A gender role-reversal that makes as much sense as Chinatsu and Tatara requires an entire season’s worth of setup. We know that Tatara excels not with natural talent, but with an expert ability to replicate other dancers, allowing us to accept Tatara as a follower, not a leader. It’s this sort of trickery that has suddenly given Ballroom a worthwhile cause.

In a sport as needlessly patronizing as ballroom dance, that a show about ballroom dance has decided to challenge its inherent gender roles marks a potentially groundbreaking commentary. Yuri!!! on Ice caused a stir in the figure skating world by normalizing its characters queerness, and Ballroom may embark on something even riskier. By questioning the construct of men as leaders and women as followers, Ballroom might just criticize the entire foundation of ballroom dance, a sport it reveres through its caring and excellent animation.

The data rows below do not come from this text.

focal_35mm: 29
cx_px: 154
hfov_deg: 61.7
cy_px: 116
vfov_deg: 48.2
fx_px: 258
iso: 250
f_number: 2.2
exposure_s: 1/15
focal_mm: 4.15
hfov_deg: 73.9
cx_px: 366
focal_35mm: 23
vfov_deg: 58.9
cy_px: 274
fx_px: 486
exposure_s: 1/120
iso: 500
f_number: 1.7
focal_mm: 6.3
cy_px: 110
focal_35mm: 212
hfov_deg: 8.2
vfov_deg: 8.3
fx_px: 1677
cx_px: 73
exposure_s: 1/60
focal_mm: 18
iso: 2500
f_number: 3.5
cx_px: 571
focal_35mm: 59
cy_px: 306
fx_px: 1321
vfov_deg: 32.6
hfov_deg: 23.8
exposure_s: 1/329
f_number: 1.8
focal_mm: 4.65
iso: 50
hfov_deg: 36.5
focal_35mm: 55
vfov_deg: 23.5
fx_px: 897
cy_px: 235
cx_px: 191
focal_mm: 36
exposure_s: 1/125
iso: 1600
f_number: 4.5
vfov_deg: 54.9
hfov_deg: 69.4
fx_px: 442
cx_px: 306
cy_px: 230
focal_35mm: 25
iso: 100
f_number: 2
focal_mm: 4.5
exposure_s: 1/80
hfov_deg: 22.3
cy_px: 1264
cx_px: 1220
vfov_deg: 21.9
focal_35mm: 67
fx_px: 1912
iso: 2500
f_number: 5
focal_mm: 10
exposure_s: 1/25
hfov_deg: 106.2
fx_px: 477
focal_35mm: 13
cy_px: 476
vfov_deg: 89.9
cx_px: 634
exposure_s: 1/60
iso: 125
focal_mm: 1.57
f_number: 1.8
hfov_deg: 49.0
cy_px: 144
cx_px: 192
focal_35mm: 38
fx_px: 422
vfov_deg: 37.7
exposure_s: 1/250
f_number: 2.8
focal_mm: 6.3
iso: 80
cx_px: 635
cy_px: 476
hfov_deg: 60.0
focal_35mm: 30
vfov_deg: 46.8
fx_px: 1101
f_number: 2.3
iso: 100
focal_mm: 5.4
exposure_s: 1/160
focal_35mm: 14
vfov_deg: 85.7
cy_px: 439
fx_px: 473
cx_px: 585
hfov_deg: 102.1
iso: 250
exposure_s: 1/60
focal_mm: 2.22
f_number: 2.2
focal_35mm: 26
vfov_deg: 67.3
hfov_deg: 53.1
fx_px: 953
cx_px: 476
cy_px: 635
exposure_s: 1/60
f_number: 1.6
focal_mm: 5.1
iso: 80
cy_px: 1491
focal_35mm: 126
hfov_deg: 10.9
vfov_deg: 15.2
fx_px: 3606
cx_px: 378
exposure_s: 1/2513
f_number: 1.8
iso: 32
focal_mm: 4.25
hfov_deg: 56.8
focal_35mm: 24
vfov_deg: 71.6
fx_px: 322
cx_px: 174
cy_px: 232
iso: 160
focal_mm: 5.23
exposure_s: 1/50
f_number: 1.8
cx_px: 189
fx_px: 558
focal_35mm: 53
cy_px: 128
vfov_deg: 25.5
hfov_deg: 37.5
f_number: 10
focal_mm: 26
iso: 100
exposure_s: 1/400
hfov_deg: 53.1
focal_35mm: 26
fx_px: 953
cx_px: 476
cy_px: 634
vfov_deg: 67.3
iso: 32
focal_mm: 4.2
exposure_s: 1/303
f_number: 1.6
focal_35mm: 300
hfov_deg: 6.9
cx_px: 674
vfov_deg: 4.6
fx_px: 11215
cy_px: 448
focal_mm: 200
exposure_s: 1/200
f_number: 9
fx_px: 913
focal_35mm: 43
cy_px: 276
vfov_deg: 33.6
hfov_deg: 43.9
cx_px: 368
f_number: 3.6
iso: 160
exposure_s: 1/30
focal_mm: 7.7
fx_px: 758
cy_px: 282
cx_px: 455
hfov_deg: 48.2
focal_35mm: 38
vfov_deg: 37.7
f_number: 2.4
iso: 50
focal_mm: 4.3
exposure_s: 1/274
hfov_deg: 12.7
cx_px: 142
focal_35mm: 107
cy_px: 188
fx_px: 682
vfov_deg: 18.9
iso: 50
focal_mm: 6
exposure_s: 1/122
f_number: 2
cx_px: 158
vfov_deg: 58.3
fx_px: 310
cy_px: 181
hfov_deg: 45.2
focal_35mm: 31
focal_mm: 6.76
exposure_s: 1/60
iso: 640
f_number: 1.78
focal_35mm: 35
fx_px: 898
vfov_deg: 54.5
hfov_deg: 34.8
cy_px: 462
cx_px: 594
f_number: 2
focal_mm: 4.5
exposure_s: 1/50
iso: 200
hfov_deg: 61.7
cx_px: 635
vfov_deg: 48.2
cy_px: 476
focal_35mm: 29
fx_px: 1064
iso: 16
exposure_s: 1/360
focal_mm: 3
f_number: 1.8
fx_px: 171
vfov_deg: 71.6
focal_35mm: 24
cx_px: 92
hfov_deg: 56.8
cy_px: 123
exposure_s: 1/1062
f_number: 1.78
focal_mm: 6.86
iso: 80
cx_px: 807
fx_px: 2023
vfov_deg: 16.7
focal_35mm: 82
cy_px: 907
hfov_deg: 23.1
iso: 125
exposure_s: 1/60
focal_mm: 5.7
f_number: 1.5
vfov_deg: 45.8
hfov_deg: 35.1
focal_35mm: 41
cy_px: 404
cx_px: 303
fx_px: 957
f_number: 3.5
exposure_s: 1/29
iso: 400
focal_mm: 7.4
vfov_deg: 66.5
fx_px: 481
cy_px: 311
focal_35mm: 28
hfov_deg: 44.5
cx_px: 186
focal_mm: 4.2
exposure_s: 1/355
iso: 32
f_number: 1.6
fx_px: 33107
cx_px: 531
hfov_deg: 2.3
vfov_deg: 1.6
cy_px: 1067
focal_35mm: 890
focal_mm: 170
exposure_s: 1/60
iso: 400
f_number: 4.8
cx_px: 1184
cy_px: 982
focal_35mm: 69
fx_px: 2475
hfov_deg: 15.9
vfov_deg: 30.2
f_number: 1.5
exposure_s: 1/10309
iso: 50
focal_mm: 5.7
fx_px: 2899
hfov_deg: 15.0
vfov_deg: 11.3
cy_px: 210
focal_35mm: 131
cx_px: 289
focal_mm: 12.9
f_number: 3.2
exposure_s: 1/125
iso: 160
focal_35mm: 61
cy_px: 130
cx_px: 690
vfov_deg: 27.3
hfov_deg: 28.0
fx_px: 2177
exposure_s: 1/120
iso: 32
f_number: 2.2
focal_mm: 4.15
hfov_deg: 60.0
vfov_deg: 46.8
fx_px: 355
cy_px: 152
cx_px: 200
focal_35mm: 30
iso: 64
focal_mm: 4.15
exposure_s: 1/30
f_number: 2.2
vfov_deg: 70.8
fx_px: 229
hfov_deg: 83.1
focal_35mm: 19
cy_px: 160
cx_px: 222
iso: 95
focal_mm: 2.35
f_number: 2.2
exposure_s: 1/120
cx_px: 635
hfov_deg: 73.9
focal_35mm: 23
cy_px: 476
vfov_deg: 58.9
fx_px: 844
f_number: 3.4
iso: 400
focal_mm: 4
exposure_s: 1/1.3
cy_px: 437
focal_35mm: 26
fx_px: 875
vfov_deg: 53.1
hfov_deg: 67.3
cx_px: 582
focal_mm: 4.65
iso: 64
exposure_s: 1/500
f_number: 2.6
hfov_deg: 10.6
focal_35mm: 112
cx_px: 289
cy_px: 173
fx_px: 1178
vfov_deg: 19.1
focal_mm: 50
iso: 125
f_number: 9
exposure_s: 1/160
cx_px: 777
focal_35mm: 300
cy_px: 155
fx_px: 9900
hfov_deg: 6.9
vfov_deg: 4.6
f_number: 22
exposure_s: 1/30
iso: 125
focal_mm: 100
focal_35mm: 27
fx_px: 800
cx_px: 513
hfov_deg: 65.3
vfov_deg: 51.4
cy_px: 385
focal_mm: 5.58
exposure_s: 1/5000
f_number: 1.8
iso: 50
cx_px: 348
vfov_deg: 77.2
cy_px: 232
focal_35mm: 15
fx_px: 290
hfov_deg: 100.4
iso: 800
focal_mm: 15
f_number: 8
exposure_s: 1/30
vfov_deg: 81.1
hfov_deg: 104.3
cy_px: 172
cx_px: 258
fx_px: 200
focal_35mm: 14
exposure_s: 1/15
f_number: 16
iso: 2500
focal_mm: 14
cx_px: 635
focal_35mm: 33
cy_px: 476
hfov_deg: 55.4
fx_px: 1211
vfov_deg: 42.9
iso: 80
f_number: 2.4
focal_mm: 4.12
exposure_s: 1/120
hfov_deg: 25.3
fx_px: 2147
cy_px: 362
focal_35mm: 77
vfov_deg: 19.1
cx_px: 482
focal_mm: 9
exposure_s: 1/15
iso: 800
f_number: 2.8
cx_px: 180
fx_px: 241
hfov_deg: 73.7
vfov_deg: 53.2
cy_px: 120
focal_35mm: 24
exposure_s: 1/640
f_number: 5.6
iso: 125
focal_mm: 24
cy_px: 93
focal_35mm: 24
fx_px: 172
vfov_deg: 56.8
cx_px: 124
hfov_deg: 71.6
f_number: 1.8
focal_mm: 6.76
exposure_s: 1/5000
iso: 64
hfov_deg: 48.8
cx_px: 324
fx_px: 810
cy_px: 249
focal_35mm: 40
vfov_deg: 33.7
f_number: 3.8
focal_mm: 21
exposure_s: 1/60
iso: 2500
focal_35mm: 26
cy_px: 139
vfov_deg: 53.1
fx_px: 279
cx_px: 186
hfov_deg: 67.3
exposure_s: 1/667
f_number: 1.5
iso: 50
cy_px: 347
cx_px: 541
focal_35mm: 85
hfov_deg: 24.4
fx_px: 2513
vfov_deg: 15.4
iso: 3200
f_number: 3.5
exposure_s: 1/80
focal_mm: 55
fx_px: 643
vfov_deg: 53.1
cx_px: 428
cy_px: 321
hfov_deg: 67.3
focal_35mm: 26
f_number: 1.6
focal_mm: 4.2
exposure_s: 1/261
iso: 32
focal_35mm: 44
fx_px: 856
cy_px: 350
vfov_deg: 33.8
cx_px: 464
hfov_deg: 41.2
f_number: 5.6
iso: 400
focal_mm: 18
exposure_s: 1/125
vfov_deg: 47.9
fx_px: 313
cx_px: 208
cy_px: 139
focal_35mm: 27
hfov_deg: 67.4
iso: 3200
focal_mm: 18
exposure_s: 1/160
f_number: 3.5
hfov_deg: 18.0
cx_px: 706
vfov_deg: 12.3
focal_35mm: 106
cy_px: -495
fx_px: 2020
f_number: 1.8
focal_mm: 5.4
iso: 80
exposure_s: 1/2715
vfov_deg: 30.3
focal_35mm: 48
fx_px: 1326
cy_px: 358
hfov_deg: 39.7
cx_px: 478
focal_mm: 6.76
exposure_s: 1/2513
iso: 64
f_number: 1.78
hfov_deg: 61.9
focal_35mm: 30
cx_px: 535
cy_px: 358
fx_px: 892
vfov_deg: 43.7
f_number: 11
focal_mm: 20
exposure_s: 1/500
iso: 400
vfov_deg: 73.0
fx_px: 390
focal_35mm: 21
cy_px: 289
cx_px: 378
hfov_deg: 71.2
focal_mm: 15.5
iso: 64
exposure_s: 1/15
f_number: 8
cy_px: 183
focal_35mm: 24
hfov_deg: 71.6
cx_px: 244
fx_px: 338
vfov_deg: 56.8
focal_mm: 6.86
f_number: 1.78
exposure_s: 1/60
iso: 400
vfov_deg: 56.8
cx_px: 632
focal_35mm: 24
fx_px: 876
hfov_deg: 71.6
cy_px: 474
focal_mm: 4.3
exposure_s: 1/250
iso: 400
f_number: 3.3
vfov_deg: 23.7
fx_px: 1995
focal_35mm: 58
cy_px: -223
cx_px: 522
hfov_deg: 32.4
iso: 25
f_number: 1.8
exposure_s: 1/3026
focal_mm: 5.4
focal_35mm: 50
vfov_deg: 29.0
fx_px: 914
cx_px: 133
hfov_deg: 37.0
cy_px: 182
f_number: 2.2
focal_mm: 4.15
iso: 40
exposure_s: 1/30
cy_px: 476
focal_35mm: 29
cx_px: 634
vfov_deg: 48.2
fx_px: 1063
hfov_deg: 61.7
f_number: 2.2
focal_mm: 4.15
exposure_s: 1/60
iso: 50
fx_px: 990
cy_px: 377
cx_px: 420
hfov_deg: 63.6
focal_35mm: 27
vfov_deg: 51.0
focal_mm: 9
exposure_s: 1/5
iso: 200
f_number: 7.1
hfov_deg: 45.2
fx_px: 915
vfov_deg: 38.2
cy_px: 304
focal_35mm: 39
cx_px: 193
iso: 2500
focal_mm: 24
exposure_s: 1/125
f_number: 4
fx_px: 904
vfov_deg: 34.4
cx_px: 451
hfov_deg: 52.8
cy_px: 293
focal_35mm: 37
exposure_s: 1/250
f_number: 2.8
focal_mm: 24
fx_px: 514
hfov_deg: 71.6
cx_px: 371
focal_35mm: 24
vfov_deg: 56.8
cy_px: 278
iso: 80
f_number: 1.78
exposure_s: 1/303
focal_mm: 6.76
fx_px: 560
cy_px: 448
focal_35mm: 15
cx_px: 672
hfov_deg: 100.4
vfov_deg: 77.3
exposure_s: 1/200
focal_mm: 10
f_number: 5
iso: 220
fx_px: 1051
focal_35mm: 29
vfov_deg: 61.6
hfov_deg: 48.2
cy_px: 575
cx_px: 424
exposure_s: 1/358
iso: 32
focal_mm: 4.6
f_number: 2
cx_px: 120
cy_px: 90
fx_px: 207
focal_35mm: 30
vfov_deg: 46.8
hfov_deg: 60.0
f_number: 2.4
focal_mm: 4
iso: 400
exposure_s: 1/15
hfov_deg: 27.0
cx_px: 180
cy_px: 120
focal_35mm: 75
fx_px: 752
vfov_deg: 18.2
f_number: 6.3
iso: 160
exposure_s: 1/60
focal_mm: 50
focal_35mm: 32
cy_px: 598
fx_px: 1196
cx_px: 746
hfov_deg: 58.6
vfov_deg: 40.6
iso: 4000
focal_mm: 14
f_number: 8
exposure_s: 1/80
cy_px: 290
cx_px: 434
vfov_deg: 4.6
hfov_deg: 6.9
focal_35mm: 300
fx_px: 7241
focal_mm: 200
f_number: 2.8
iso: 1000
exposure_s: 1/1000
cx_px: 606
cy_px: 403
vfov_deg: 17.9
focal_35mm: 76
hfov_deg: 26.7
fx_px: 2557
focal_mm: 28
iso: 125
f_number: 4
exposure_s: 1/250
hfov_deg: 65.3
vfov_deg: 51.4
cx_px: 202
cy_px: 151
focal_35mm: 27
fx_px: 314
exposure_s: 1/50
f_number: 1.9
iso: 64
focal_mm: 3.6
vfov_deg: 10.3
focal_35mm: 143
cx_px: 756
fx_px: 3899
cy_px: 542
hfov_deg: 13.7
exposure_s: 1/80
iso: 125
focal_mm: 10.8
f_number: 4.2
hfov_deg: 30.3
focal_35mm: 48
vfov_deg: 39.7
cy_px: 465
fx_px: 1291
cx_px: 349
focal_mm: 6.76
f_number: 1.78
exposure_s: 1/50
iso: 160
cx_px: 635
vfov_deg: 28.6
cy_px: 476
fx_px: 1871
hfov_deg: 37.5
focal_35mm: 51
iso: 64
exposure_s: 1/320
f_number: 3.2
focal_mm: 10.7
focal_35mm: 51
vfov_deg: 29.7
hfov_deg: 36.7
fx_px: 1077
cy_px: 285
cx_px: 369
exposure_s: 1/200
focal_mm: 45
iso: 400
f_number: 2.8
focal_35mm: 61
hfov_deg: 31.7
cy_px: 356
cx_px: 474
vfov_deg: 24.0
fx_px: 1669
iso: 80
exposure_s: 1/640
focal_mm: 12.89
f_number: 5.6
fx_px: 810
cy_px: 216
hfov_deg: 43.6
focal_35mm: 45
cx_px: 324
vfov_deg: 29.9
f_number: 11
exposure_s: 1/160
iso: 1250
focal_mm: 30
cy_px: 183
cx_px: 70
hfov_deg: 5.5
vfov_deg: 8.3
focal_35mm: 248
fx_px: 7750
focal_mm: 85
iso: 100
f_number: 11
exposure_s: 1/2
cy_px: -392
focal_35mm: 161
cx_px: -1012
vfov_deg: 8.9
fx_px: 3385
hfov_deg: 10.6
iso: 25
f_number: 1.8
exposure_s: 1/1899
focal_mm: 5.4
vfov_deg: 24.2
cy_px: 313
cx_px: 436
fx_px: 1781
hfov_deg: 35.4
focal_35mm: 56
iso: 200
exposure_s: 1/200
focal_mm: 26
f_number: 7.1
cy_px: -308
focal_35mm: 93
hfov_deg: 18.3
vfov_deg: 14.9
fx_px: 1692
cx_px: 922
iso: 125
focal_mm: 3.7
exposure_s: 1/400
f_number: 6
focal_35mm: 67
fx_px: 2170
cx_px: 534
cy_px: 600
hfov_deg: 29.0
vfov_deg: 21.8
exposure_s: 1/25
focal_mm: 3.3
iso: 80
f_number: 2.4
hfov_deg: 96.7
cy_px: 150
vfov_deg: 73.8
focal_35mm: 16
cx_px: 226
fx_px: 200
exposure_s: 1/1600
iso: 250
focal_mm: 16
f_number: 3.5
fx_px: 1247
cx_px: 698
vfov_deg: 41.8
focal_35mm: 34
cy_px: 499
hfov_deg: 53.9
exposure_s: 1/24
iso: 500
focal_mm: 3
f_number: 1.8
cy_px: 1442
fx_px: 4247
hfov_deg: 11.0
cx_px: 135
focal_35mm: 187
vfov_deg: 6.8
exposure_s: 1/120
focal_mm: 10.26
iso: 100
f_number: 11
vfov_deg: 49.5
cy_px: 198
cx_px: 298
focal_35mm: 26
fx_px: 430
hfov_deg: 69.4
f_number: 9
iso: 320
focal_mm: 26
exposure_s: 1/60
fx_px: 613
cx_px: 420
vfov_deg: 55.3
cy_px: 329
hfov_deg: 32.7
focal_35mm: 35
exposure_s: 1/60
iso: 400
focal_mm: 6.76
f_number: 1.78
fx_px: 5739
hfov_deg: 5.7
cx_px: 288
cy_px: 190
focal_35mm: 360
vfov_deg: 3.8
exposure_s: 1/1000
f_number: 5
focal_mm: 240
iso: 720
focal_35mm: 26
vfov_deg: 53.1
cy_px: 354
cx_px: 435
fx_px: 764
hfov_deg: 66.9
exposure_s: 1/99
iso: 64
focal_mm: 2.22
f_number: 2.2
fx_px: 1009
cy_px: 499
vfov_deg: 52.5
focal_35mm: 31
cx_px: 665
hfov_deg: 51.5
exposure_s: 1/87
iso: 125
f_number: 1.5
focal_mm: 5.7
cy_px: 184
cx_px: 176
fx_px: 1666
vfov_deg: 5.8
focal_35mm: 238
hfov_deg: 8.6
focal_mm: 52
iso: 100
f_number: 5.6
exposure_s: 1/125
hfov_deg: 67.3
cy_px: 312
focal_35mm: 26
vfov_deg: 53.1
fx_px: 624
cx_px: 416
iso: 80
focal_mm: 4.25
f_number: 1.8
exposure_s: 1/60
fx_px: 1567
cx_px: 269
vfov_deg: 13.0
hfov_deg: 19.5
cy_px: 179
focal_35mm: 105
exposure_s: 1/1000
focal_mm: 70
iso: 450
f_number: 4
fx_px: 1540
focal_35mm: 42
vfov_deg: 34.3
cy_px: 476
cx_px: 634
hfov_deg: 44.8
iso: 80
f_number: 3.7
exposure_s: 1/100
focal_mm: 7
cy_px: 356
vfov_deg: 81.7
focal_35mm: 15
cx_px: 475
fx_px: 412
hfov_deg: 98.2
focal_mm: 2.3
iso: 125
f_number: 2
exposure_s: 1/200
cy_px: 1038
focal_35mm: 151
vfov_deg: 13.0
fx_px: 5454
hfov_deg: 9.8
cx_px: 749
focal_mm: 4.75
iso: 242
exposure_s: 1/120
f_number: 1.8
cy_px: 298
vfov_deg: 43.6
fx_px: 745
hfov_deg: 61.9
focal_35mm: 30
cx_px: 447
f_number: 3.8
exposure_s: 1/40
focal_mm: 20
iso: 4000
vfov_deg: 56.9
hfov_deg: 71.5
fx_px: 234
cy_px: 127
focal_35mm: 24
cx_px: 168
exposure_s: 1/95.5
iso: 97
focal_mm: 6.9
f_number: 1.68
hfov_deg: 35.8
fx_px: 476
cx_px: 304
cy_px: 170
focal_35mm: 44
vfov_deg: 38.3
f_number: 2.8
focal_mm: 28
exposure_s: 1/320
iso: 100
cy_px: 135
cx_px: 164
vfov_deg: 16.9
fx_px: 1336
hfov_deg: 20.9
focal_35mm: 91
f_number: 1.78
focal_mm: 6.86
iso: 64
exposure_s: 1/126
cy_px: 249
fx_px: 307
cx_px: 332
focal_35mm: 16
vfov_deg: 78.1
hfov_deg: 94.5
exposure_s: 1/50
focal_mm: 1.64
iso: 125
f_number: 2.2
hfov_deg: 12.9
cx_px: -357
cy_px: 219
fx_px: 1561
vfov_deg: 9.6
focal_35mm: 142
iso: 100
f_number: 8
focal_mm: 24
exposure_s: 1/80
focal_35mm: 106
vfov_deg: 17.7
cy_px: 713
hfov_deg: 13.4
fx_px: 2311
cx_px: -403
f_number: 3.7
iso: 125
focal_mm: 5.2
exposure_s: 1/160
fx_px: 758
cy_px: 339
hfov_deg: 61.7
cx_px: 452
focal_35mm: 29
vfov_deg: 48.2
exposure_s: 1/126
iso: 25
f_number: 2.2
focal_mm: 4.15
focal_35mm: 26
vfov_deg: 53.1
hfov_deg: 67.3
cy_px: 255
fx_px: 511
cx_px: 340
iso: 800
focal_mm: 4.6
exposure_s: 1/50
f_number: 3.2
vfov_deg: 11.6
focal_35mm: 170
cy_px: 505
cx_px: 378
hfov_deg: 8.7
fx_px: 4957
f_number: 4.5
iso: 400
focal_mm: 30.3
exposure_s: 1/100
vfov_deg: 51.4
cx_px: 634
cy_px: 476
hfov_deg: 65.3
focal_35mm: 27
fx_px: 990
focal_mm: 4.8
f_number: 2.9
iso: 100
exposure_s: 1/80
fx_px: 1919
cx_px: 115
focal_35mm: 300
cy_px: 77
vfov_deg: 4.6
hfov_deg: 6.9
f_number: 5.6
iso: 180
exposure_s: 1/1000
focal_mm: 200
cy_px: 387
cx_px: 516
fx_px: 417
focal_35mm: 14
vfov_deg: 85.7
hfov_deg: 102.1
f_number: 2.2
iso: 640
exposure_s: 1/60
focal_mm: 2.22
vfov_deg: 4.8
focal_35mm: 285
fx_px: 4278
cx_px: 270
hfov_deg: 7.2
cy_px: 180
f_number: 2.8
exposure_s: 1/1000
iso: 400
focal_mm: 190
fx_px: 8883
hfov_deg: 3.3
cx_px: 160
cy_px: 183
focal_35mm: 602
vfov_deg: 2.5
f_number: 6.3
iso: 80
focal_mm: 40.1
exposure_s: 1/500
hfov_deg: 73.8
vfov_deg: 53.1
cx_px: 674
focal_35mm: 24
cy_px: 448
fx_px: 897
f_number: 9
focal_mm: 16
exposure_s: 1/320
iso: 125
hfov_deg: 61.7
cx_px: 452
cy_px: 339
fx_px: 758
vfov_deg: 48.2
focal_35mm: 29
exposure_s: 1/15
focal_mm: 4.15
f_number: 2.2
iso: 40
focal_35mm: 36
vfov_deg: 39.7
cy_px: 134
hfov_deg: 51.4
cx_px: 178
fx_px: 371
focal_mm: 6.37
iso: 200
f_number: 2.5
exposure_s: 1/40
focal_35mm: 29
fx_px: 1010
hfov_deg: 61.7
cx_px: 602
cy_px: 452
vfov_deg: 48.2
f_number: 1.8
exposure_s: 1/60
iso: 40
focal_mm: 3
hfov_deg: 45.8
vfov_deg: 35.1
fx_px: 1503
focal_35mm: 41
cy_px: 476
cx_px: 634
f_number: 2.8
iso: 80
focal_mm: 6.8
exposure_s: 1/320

Of course, the show might also revert to the heteronormative storyline it followed in the first half of the season (no spoilers please, manga readers), and they can hardly be blamed if they do. Having Chinatsu lead and Tatara follow represents a high-risk, high-reward scenario, and Ballroom hasn’t taken many risks up to this point. But if they pull it off, those Yuri comparisons whispered about before the first episode might start to get traction.